Well, think again. Variable rates from the big banks were hovering around Prime, 2.25%, for the past few months, then we saw RBC & TD drop their 5 variable closed rates to Prime – 0.10%, or 2.15%. This is the first time the banks have lowered these rates below Prime since the international economic crisis began.

Mortgage brokers were offering lower variable rates down to Prime – 0.30% (1.90)% for a 5 year term, and then there was a new product introduced by a couple lenders a few weeks ago of a 1 year variable closed rate which was offered at 1.85%.

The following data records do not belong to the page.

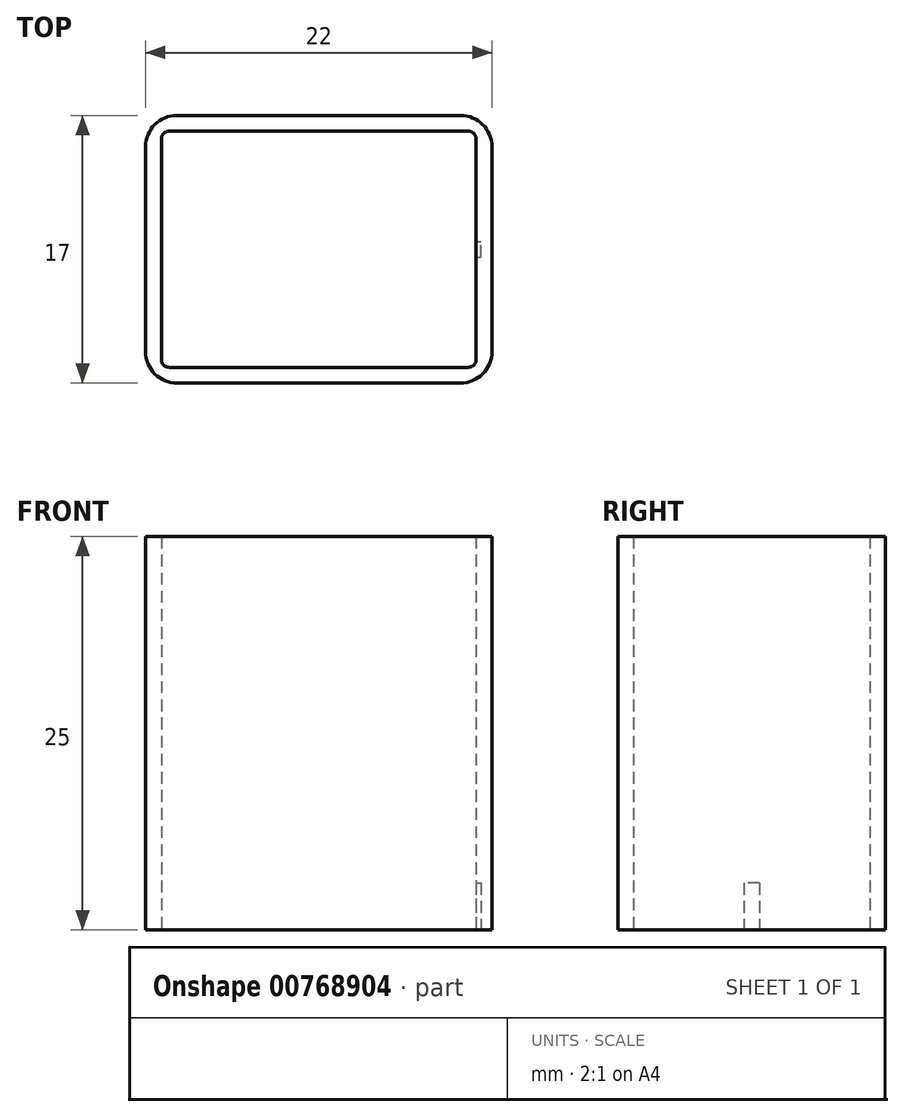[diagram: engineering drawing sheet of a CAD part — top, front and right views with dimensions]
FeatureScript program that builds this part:
annotation { "Feature Type Name" : "Feature", "Feature Type Description" : "" }
export const myFeature = defineFeature(function(context is Context, id is Id, definition is map)
    precondition{}
    {
        {
            var Q0;
            Q0=qCreatedBy(makeId("Top.planeOp"),FACE);
            var sketch = newSketch(context, id + "F0", { "sketchPlane" : qUnion([Q0])});
            skLineSegment(sketch, "E0.bottom", {"start": v(0, 0) * mm, "end": v(22, 0) * mm});
            skLineSegment(sketch, "E0.top", {"start": v(0, 17) * mm, "end": v(22, 17) * mm});
            skLineSegment(sketch, "E0.left", {"start": v(0, 0) * mm, "end": v(0, 17) * mm});
            skLineSegment(sketch, "E0.right", {"start": v(22, 0) * mm, "end": v(22, 17) * mm});
            skLineSegment(sketch, "E1.bottom", {"start": v(1, 16) * mm, "end": v(21, 16) * mm});
            skLineSegment(sketch, "E1.top", {"start": v(1, 1) * mm, "end": v(21, 1) * mm});
            skLineSegment(sketch, "E1.left", {"start": v(1, 16) * mm, "end": v(1, 1) * mm});
            skLineSegment(sketch, "E1.right", {"start": v(21, 16) * mm, "end": v(21, 1) * mm});
            skSolve(sketch);
        }
        {
            var Q0;
            Q0 = qSketchRegion(id + "F0", true);
            extrude(context, id + "F1", {"entities" : qUnion([Q0]), "depth" : 25 * mm, "offsetDistance" : 25 * mm});
        }
        {
            var Q0;
            Q0=makeQuery(id+"F1.opExtrude","SWEPT_EDGE",EDGE,{"disambiguationData":[OSD([sQuery(id+"F0.wireOp",EDGE,"E0.top"),sQuery(id+"F0.wireOp",EDGE,"E0.left")])]});
            var Q1;
            Q1=makeQuery(id+"F1.opExtrude","SWEPT_EDGE",EDGE,{"disambiguationData":[OSD([sQuery(id+"F0.wireOp",EDGE,"E0.bottom"),sQuery(id+"F0.wireOp",EDGE,"E0.left")])]});
            var Q2;
            Q2=makeQuery(id+"F1.opExtrude","SWEPT_EDGE",EDGE,{"disambiguationData":[OSD([sQuery(id+"F0.wireOp",EDGE,"E0.bottom"),sQuery(id+"F0.wireOp",EDGE,"E0.right")])]});
            var Q3;
            Q3=makeQuery(id+"F1.opExtrude","SWEPT_EDGE",EDGE,{"disambiguationData":[OSD([sQuery(id+"F0.wireOp",EDGE,"E0.top"),sQuery(id+"F0.wireOp",EDGE,"E0.right")])]});
            fillet(context, id + "F2", {"entities" : qUnion([Q0, Q1, Q2, Q3]), "radius" : 2 * mm, "tangentPropagation" : true, "allowEdgeOverflow" : false});
        }
        {
            var Q0;
            Q0=makeQuery(id+"F1.opExtrude","CAP_FACE",FACE,{"disambiguationData":[OSD([sQuery(id+"F0.wireOp",EDGE,"E0.bottom"),sQuery(id+"F0.wireOp",EDGE,"E0.top"),sQuery(id+"F0.wireOp",EDGE,"E0.left"),sQuery(id+"F0.wireOp",EDGE,"E0.right"),sQuery(id+"F0.wireOp",EDGE,"E1.bottom"),sQuery(id+"F0.wireOp",EDGE,"E1.top"),sQuery(id+"F0.wireOp",EDGE,"E1.left"),sQuery(id+"F0.wireOp",EDGE,"E1.right")])],"isStart":true});
            var sketch = newSketch(context, id + "F3", { "sketchPlane" : qUnion([Q0])});
            skLineSegment(sketch, "E2.bottom", {"start": v(21, -8) * mm, "end": v(21.3, -8) * mm});
            skLineSegment(sketch, "E2.top", {"start": v(21, -9) * mm, "end": v(21.3, -9) * mm});
            skLineSegment(sketch, "E2.left", {"start": v(21, -8) * mm, "end": v(21, -9) * mm});
            skLineSegment(sketch, "E2.right", {"start": v(21.3, -8) * mm, "end": v(21.3, -9) * mm});
            skSolve(sketch);
        }
        {
            var Q0;
            Q0 = qSketchRegion(id + "F3", true);
            extrude(context, id + "F4", {"entities" : qUnion([Q0]), "operationType" : NewBodyOperationType.REMOVE, "oppositeDirection" : true, "depth" : 3 * mm, "offsetDistance" : 25 * mm});
        }
        {
            var Q0;
            Q0=makeQuery(id+"F1.opExtrude","SWEPT_EDGE",EDGE,{"disambiguationData":[OSD([sQuery(id+"F0.wireOp",EDGE,"E1.top"),sQuery(id+"F0.wireOp",EDGE,"E1.right")])]});
            var Q1;
            Q1=makeQuery(id+"F1.opExtrude","SWEPT_EDGE",EDGE,{"disambiguationData":[OSD([sQuery(id+"F0.wireOp",EDGE,"E1.top"),sQuery(id+"F0.wireOp",EDGE,"E1.left")])]});
            var Q2;
            Q2=makeQuery(id+"F1.opExtrude","SWEPT_EDGE",EDGE,{"disambiguationData":[OSD([sQuery(id+"F0.wireOp",EDGE,"E1.bottom"),sQuery(id+"F0.wireOp",EDGE,"E1.left")])]});
            var Q3;
            Q3=makeQuery(id+"F1.opExtrude","SWEPT_EDGE",EDGE,{"disambiguationData":[OSD([sQuery(id+"F0.wireOp",EDGE,"E1.bottom"),sQuery(id+"F0.wireOp",EDGE,"E1.right")])]});
            fillet(context, id + "F5", {"entities" : qUnion([Q0, Q1, Q2, Q3]), "radius" : .5 * mm, "tangentPropagation" : true, "allowEdgeOverflow" : false});
        }
    });
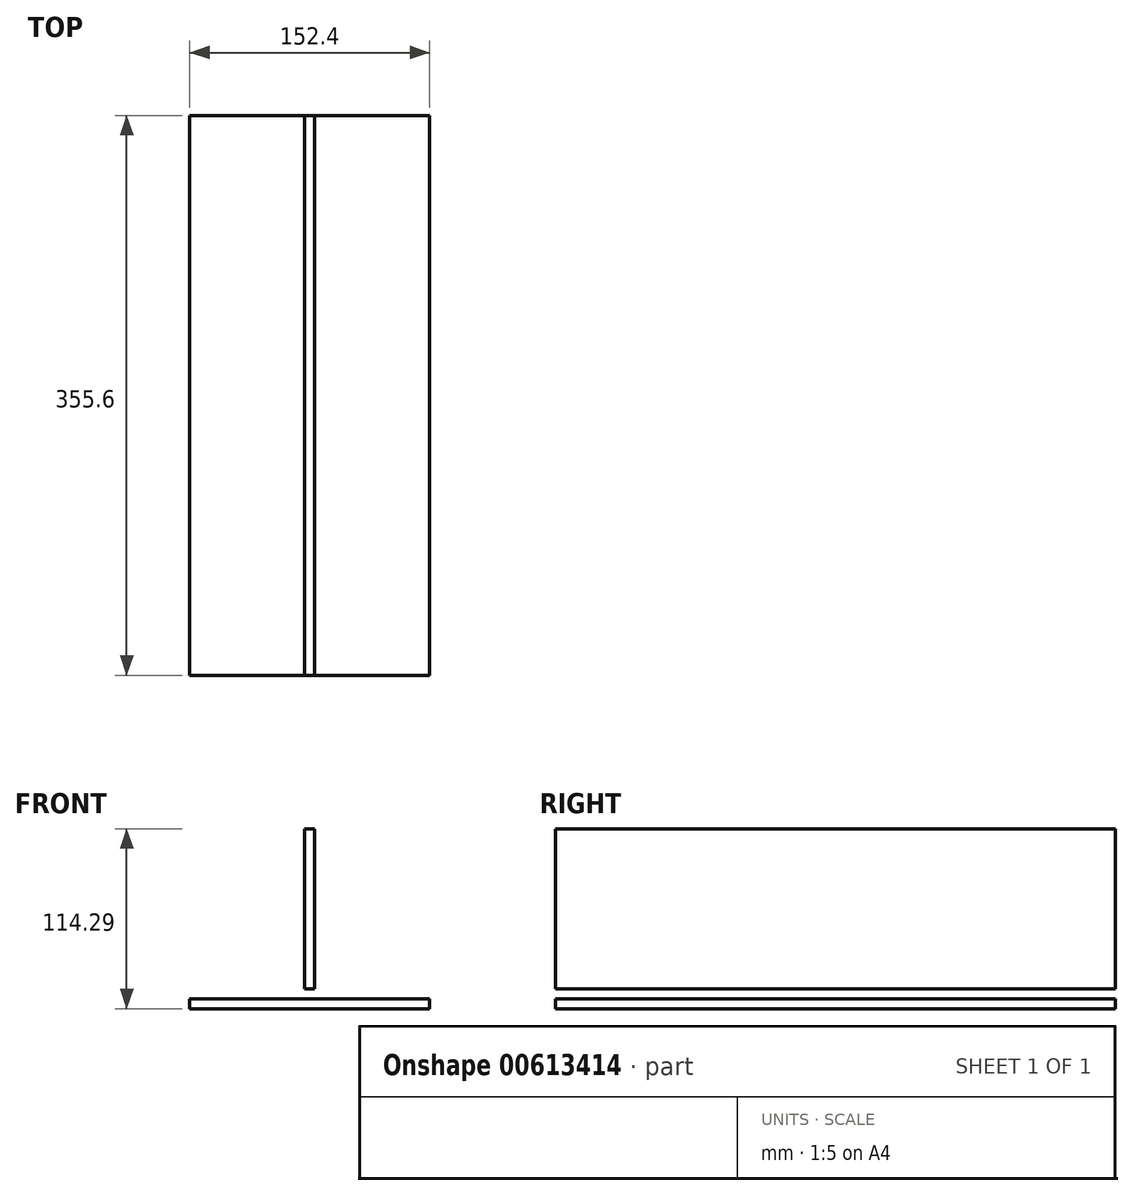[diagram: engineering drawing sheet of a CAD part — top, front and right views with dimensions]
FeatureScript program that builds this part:
annotation { "Feature Type Name" : "Feature", "Feature Type Description" : "" }
export const myFeature = defineFeature(function(context is Context, id is Id, definition is map)
    precondition{}
    {
        {
            var Q0;
            Q0=qCreatedBy(makeId("Front.planeOp"),FACE);
            var sketch = newSketch(context, id + "F0", { "sketchPlane" : qUnion([Q0])});
            skLineSegment(sketch, "E0.bottom", {"start": v(-76.2, 3.17) * mm, "end": v(76.2, 3.17) * mm});
            skLineSegment(sketch, "E0.top", {"start": v(-76.2, -3.17) * mm, "end": v(76.2, -3.17) * mm});
            skLineSegment(sketch, "E0.left", {"start": v(-76.2, 3.17) * mm, "end": v(-76.2, -3.17) * mm});
            skLineSegment(sketch, "E0.right", {"start": v(76.2, 3.17) * mm, "end": v(76.2, -3.17) * mm});
            skPoint(sketch, "E0.middle", {"position": v(0, 0) * mm});
            skSolve(sketch);
        }
        {
            var Q0;
            Q0=makeQuery(id+"F0.imprint","IMPRINT",FACE,{"disambiguationData":[TD([[makeQuery(id+"F0.imprint","IMPRINT",EDGE,{"derivedFrom":sQuery(id+"F0.wireOp",EDGE,"E0.bottom")}),-1.0]])]});
            extrude(context, id + "F1", {"entities" : qUnion([Q0]), "depth" : 355.6 * mm, "offsetDistance" : 25.4 * mm});
        }
        {
            var Q0;
            Q0=qCreatedBy(makeId("Front.planeOp"),FACE);
            var sketch = newSketch(context, id + "F2", { "sketchPlane" : qUnion([Q0])});
            skLineSegment(sketch, "E1.bottom", {"start": v(-3.17, 9.52) * mm, "end": v(3.18, 9.52) * mm});
            skLineSegment(sketch, "E1.top", {"start": v(-3.18, 111.12) * mm, "end": v(3.17, 111.12) * mm});
            skLineSegment(sketch, "E1.left", {"start": v(-3.17, 9.52) * mm, "end": v(-3.18, 111.12) * mm});
            skLineSegment(sketch, "E1.right", {"start": v(3.18, 9.52) * mm, "end": v(3.17, 111.12) * mm});
            skSolve(sketch);
        }
        {
            var Q0;
            Q0=makeQuery(id+"F2.imprint","IMPRINT",FACE,{"disambiguationData":[TD([[makeQuery(id+"F2.imprint","IMPRINT",EDGE,{"derivedFrom":sQuery(id+"F2.wireOp",EDGE,"E1.bottom")}),1.0]])]});
            extrude(context, id + "F3", {"entities" : qUnion([Q0]), "depth" : 355.6 * mm, "offsetDistance" : 25.4 * mm});
        }
    });
annotation { "Feature Type Name" : "Feature", "Feature Type Description" : "" }
export const myFeature = defineFeature(function(context is Context, id is Id, definition is map)
    precondition{}
    {
        {
            var Q0;
            Q0=qCreatedBy(makeId("Top.planeOp"),FACE);
            var sketch = newSketch(context, id + "F0", { "sketchPlane" : qUnion([Q0])});
            skCircle(sketch, "E0", {"center": v(0, 0) * mm, "radius": 66675 * mm});
            skArc(sketch, "E1", {"start": v(-36830, 55427.32) * mm, "mid": v(0, -66548) * mm, "end": v(36830, 55427.32) * mm});
            skLineSegment(sketch, "E2", {"start": v(0, 113582.34) * mm, "end": v(0, -149085.75) * mm, "construction": true});
            skLineSegment(sketch, "E3", {"start": v(-100020.34, 0) * mm, "end": v(105359.87, 0) * mm, "construction": true});
            skLineSegment(sketch, "E4", {"start": v(-25400, 43688) * mm, "end": v(25400, 43688) * mm});
            skLineSegment(sketch, "E5", {"start": v(25400, 43688) * mm, "end": v(36830, 43688) * mm});
            skLineSegment(sketch, "E6", {"start": v(-25400, 43688) * mm, "end": v(-36830, 43688) * mm});
            skPoint(sketch, "E7.orphan", {"position": v(92293.17, 43688) * mm});
            skLineSegment(sketch, "E8", {"start": v(-36830, 43688) * mm, "end": v(-36830, 55427.32) * mm});
            skLineSegment(sketch, "E9", {"start": v(36830, 43688) * mm, "end": v(36830, 55427.32) * mm});
            skLineSegment(sketch, "E10", {"start": v(-36703, 55511.5) * mm, "end": v(-36703, 43815) * mm});
            skLineSegment(sketch, "E11", {"start": v(-36703, 43815) * mm, "end": v(36703, 43815) * mm});
            skLineSegment(sketch, "E12", {"start": v(36703, 43815) * mm, "end": v(36703, 55511.5) * mm});
            skArc(sketch, "E13.trimOffspring", {"start": v(36703, 55511.5) * mm, "mid": v(0, 66548) * mm, "end": v(-36703, 55511.5) * mm});
            skSolve(sketch);
        }
        {
            var Q0;
            Q0=sQuery(id+"F0.wireOp",EDGE,"E10");
            var Q1;
            Q1=sQuery(id+"F0.wireOp",EDGE,"E8");
            var Q2;
            Q2=sQuery(id+"F0.wireOp",EDGE,"E11");
            var Q3;
            Q3=sQuery(id+"F0.wireOp",EDGE,"E6");
            var Q4;
            Q4=sQuery(id+"F0.wireOp",EDGE,"E12");
            var Q5;
            Q5=sQuery(id+"F0.wireOp",EDGE,"E9");
            var Q6;
            Q6=sQuery(id+"F0.wireOp",EDGE,"E5");
            var Q7;
            Q7=sQuery(id+"F0.wireOp",EDGE,"E4");
            var Q8;
            Q8=sQuery(id+"F0.wireOp",EDGE,"E1");
            var Q9;
            Q9=sQuery(id+"F0.wireOp",EDGE,"E0");
            var Q10;
            Q10=sQuery(id+"F0.wireOp",EDGE,"E13.trimOffspring");
            extrude(context, id + "F1", {"bodyType" : ToolBodyType.SURFACE, "surfaceEntities" : qUnion([Q0, Q1, Q2, Q3, Q4, Q5, Q6, Q7, Q8, Q9, Q10]), "depth" : 43180 * mm, "offsetDistance" : 25.4 * mm});
        }
    });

But we still hadn’t seen the big discounts to Prime that were around 18 months ago, and that our Mortgage Rate Outlook Panel had said would return this month. Then this morning, ING DIRECT came out with a 5 year variable closed rate through one of our broker partners at Prime – 0.45% or 1.80%, with 25% annual pre-payment privileges. This is the lowest mortgage rate we’ve seen thus far.


View the 1.80% 5 year variable closed rate here.


So what happened? Why are variable rates dropping even though the Bank of Canada hasn’t changed its main interest rate? As some of our panel members explained:

Rob McLister, Editor, CanadianMortgageTrends.com: Prime rate won’t drop but discounts to prime will get juicier. Don’t expect anything to celebrate over, but variable-rate discounts should widen slightly from today’s typical prime – 0.15%. An average of prime – 0.25% appears doable in 30 days, and some brokers will likely advertise 10-20 basis points below this number.

George Hugh, Vice-President, Treasury, ING DIRECT: With the threat of increasing interest rates over the next year 12 to 18 months, many banks are in favour of placing their clients into VRM mortgages with the hope of locking them into a higher fixed rate in the future. As a result, you can expect to see VRM rates below 2.00%.

I don’t know if we’ll see the Prime – 1.00% variable rates before Governor Carney increases rates again in Q3 2010, but it looks like the trend is we’ll see larger discounts to prime over the next few months.